You get pitied when you are LYING, but I get flamed when I am making a valid statement.

Where is the logic in this?

Fucking double standards. When you're 'fat,' most people have the tact to not say, WAAA LEI HOU FEI JOR AH! (Most people la, if your friend is tactless, sucks for you.)

But for me? No such thing. ARE YOU ANOREXIC? YOU DON'T EAT ONE AR? GO EAT SOMETHING LA, SO SKINNY NOT NICE.

During CNY reunions:

"Lei gam sao jor ah? Sek dor dit yeh la! Gam yang sao mm leng la!"

 (You're so skinny already! Eat more la! This skinny not nice la!)

Something like that la. My cantonese isn't that good, but as long as you can understand. -.-

And good lord, since Form 1 I have been taunted about my boobs - or lack of boobs. Airplane runway, flattie etcetc.

But do I get pissed off? No. I used to get slightly upset, but not any more. I just take it in good humour. Sure, I have A cup boobs but it's not the end of the world.

So don't make it out like I'm the ideal size to be, cause I'm not. It's not healthy and I acknowledge that.

That's why I have been trying to eat more. However, I have failed so far and if I post my disappointment on facebook it is not to mock you 'fat' people. I'm disappointed, so I say so.

You think you're fat, you post it on facebook. Do I flame you for complaining you're fat while you're my ideal size? No.

So please have the courtesy to do the same and respect that everyone has their own image issues, and we have the right to post it on facebook if we want to. Facebook is a narcissist's heaven after all - do you expect to read philosophical posts there?

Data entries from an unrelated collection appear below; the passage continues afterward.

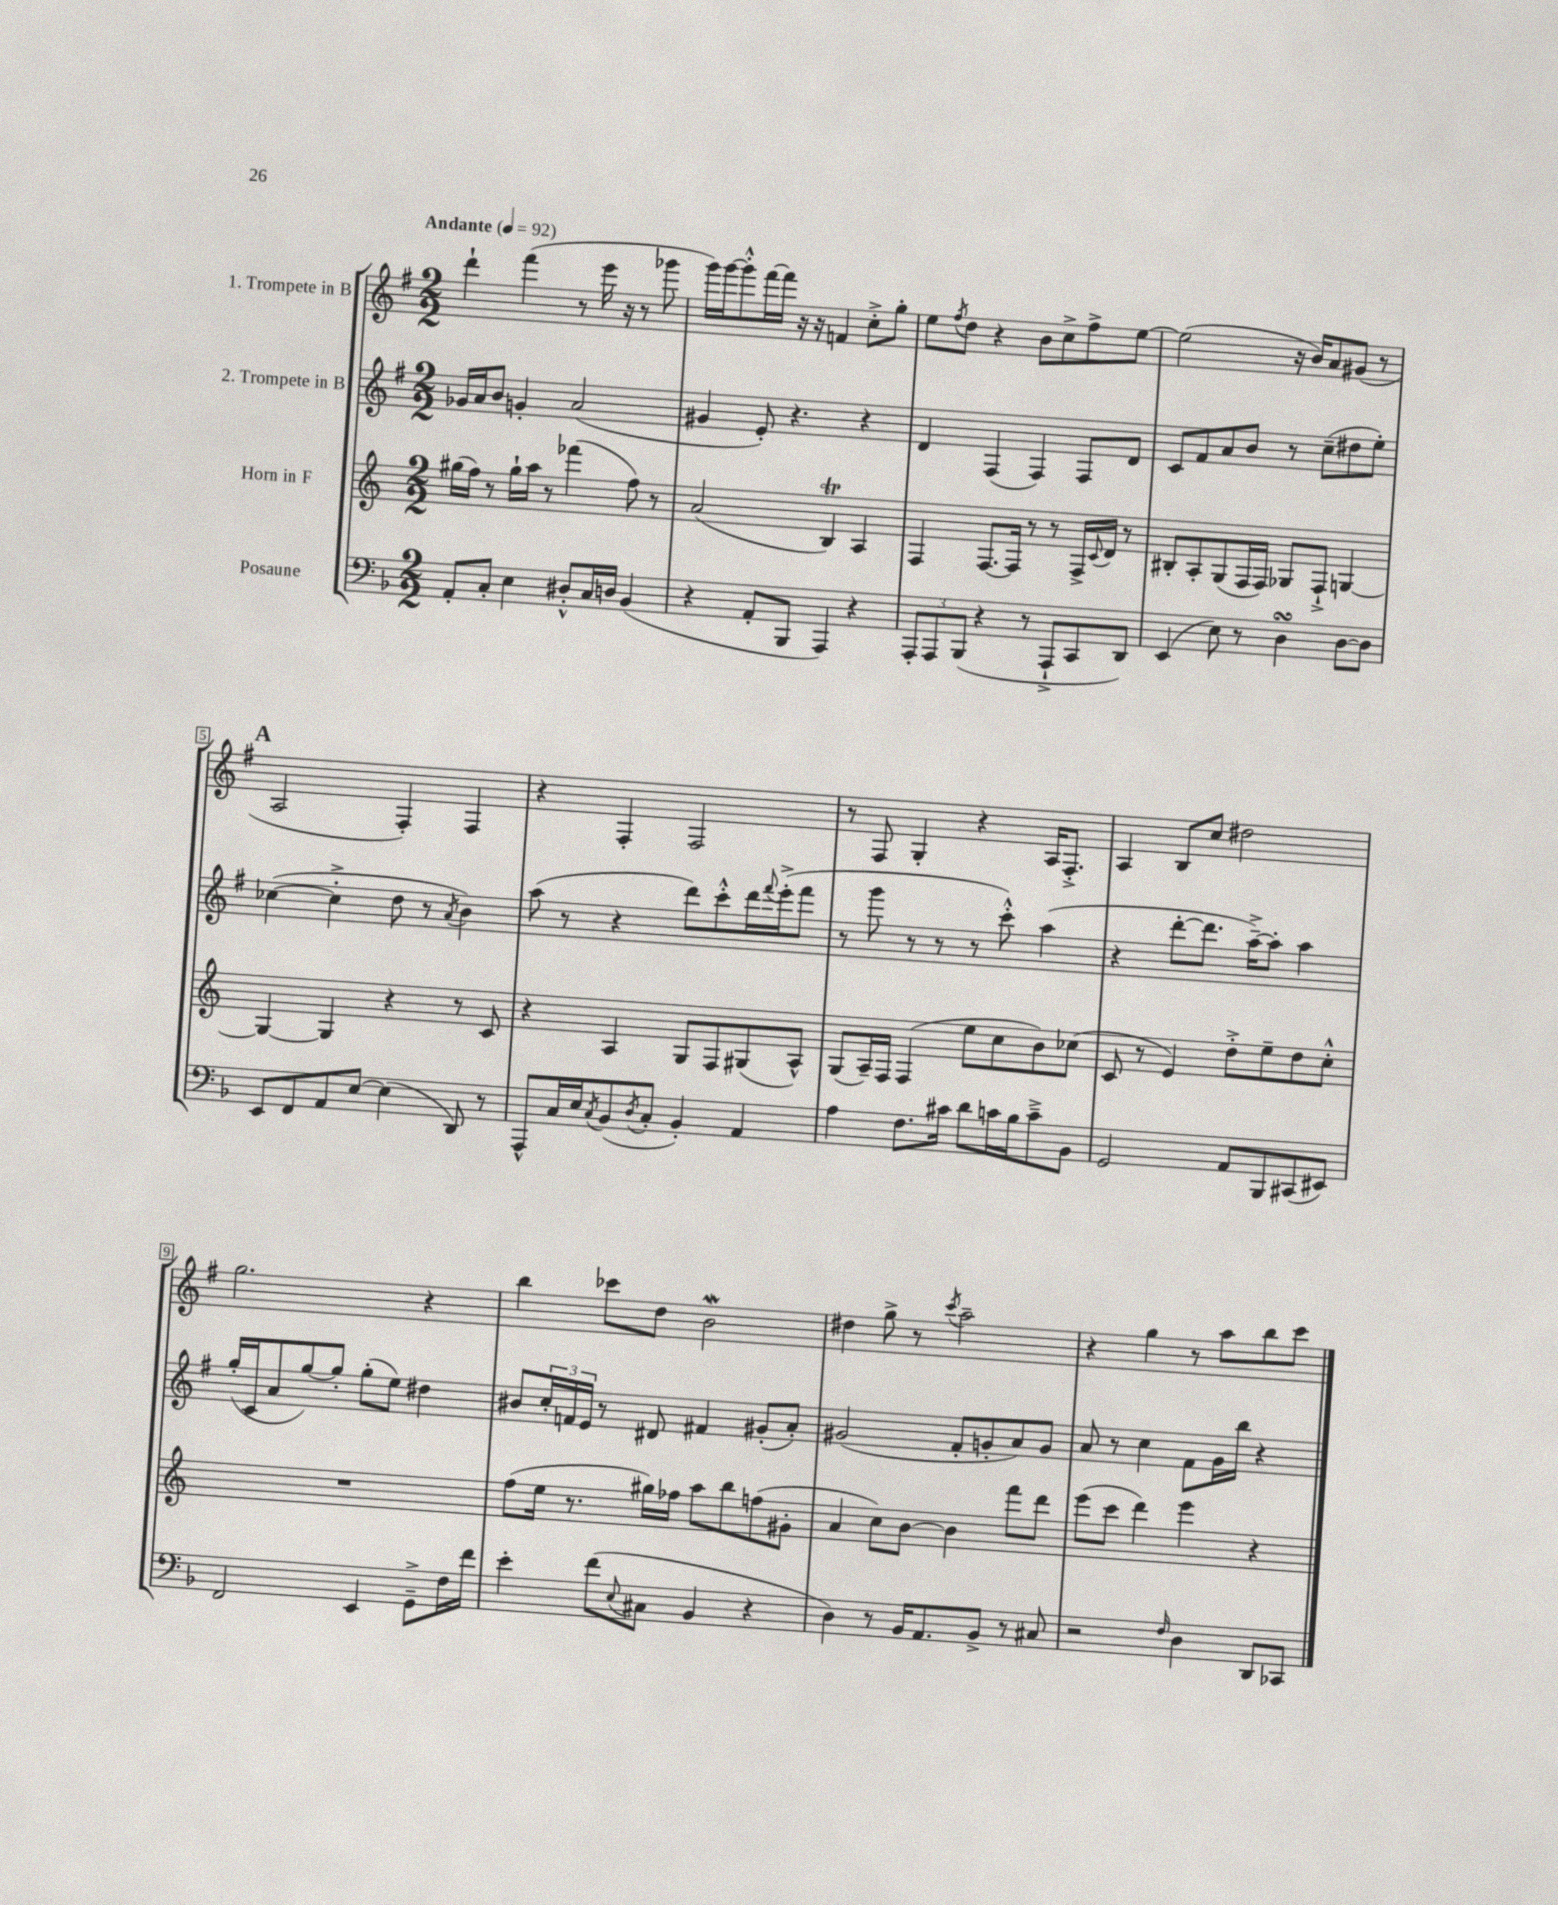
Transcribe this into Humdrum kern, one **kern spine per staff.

**kern	**kern	**kern	**kern
*part4	*part3	*part2	*part1
*staff4	*staff3	*staff2	*staff1
*I"Posaune	*I"Horn in F	*I"2. Trompete in B	*I"1. Trompete in B
*clefF4	*clefG2	*clefG2	*clefG2
*k[b-]	*k[]	*k[f#]	*k[f#]
*M2/2	*M2/2	*M2/2	*M2/2
*MM92	*MM92	*MM92	*MM92
=1	=1	=1	=1
!	!	!	!LO:TX:a:B:t=Andante
8AA'/L	(16gg#X\LL	16g-X/LL	4ddd`\
.	16ff\JJ)	16a/J	.
8C'/J	8r	8b/J	.
4E\	16gg#`\LL	4gn'/	(4fff#\
.	16aa\JJ	.	.
.	8r	.	.
8D#X'^^/L	(4fff-X\	(2a/	8r
16C/L	.	.	16eee\
16Dn/JJ	.	.	16r
(4BB-/	8ff\)	.	8r
.	8r	.	8ggg-X\
=2	=2	=2	=2
4r	(2a/	4g#X/	16ggg\LL)
.	.	.	[16ggg\J
.	.	.	8ggg'^^\]
8AA'/L	.	8e'/)	[16fff#\L
.	.	.	16fff#\JJ]
8BBB-/J	.	4.r	16r
.	.	.	16r
4AAA/)	4Bt/)	.	4fn/
4r	4A/	4r	8cc'^\L
.	.	.	8gg'\J
=3	=3	=3	=3
12AAA'/L	4F/	4d/	8ee\L
12AAA/	.	.	.
.	.	.	8qff#/
.	.	.	8dd\J
(12BBB-/J	.	.	.
4r	[8.F/L	(4F#/	4r
.	16F/Jk]	.	.
8r	8r	4F#/)	8b\L
8AAA`^/L	8r	.	8cc^\
8CC/	16F^/LL	8F#/L	8ff#^\
.	8qqc/	.	.
.	16d/JJ	.	.
8DD/J)	8r	8d/J	[8ee\J
=4	=4	=4	=4
(4EE/	8B#X'/L	8c/L	(2ee\]
.	8A'/	8f#/	.
8E\)	(8G/	8a/	.
8r	16F/L	8b/J	.
.	16F/JJ)	.	.
4DsSSS\	8G-X/L	8r	16r
.	.	.	16b/KL)
.	8F`^/J	(8cc~\L	8a/
[8D\L	[4Gn/	8dd#X\	(8g#X/J
8D\J]	.	8ee'\J)	8r
!!LO:LB:g=z
!!LO:REH:place=s1:t=A
=5	=5	=5	=5
8EE/L	4G/_	([4cc-X\	2A/
8FF/	.	.	.
8AA/	4G/]	4cc-'^\]	.
[8E/J	.	.	.
(4E\]	4r	8dd\	4F#'/)
.	.	8r	.
.	.	8qa/	.
8DD/)	8r	4b\)	4F#/
8r	8c/	.	.
=6	=6	=6	=6
8AAA^^/L	4r	(8aa\	4r
16C/L	.	8r	.
16E/J	.	.	.
8qC/	.	.	.
(8BB-/	4A/	4r	4F#'/
8qD/	.	.	.
8C'/J	.	.	.
4BB-'/)	8G/L	8ddd\L)	2F#/
.	8F/	8ccc'^^\	.
4AA/	(8G#X/	16ddd\L	.
.	.	8qqfff#/	.
.	.	(16eee'^\J	.
.	8A^^/J)	8fff#\J	.
=7	=7	=7	=7
4A\	(8G/L	8r	8r
.	16A~/L)	8ggg\	8F#/
.	16F/JJ	.	.
8.F\L	(4F/	8r	4G'/
.	.	8r	.
16c#X\Jk	.	.	.
8d\L	8ee\L	8r	4r
16cn\L	8cc\	8ccc'^^\)	.
16B-\J	.	.	.
8c~^\	8b\)	(4aa\	16A/KL
.	.	.	8.F#'^/J
8BB-\J	(8cc-X\J	.	.
=8	=8	=8	=8
2GG/	8c/	4r	4A/
.	8r	.	.
.	4e/)	[8ddd'\L	8B/L
.	.	8.ddd\J]	8cc/J
8AA/L	8dd'^\L	.	2dd#X\
.	.	[16aa~^\KL)	.
8BBB-/	8ee~\	8aa'\J]	.
(8CC#X/	8dd\	4aa\	.
8EE#X/J)	8cc'^^\J	.	.
!!LO:LB:g=z
=9	=9	=9	=9
2FF/	1r	(16gg'/LL	2.gg\
.	.	16c/J	.
.	.	8a/	.
.	.	[8gg/)	.
.	.	8gg'/J]	.
4EE/	.	(8gg'\L	.
.	.	8ee\J)	.
8GG~^\L	.	4dd#X\	4r
16F\L	.	.	.
16f\JJ	.	.	.
=10	=10	=10	=10
4e'\	(8ff\L	8b#X/L	4bb\
.	16ee\Jk	24cc'/L	.
.	.	24fn/	.
.	8.r	.	.
.	.	24e/JJ	.
(8f\L	.	8r	8ccc-X\L
8qqE/	.	.	.
8C#X\J	16gg#X\LL)	8d#X/	8dd\J
.	16ff-X\JJ	.	.
4BB-/	8aa\L	4f#X/	2bW\
.	8bb\	.	.
4r	(8ffn\	(8g#X'/L	.
.	8g#X'\J	8a'/J)	.
=11	=11	=11	=11
4D\)	4a/	(2g#X/	4dd#X\
8r	8cc\L)	.	8gg^\
16BB-/KL	[8b\J	.	8r
8.AA/	.	.	.
.	.	.	8qccc/
.	4b\]	8f#'/L	2aa~\
8BB-^/J	.	8gn'/	.
8r	8fff\L	8a/)	.
8C#X/	8ddd\J	8g/J	.
=12	=12	=12	=12
2r	(8eee\L	8a/	4r
.	8ccc\J	8r	.
.	4ddd\)	4cc\	4gg\
16qqF/	.	.	.
4D\	4eee\	8f#\L	8r
.	.	16g\L	8aa\L
.	.	16bb\JJ	.
8DD/L	4r	4r	8bb\
8CC-X/J	.	.	8ccc\J
==	==	==	==
*-	*-	*-	*-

No! Everyone is an attention seeker in some way or other, looking to share their feelings and describe every bloody minute of their lives to everyone else, whether they like it or not.

My only gripe here is not about fat people complaining they're fat. It's the SKINNY people complaining they're fat, but flaming me for 'rubbing it in their faces' when I say that I can't put on weight.

Bloody bullshit, if you ask me.

Btw, I'm not saying these people that I used as examples are horrible people. I'm just annoyed at their comments. Well, just the guy this time, but it happens more often than you think, not necessarily in facebook.


And yes, I get that he may be jesting, but it is still annoying that there seems to be a double standard going on.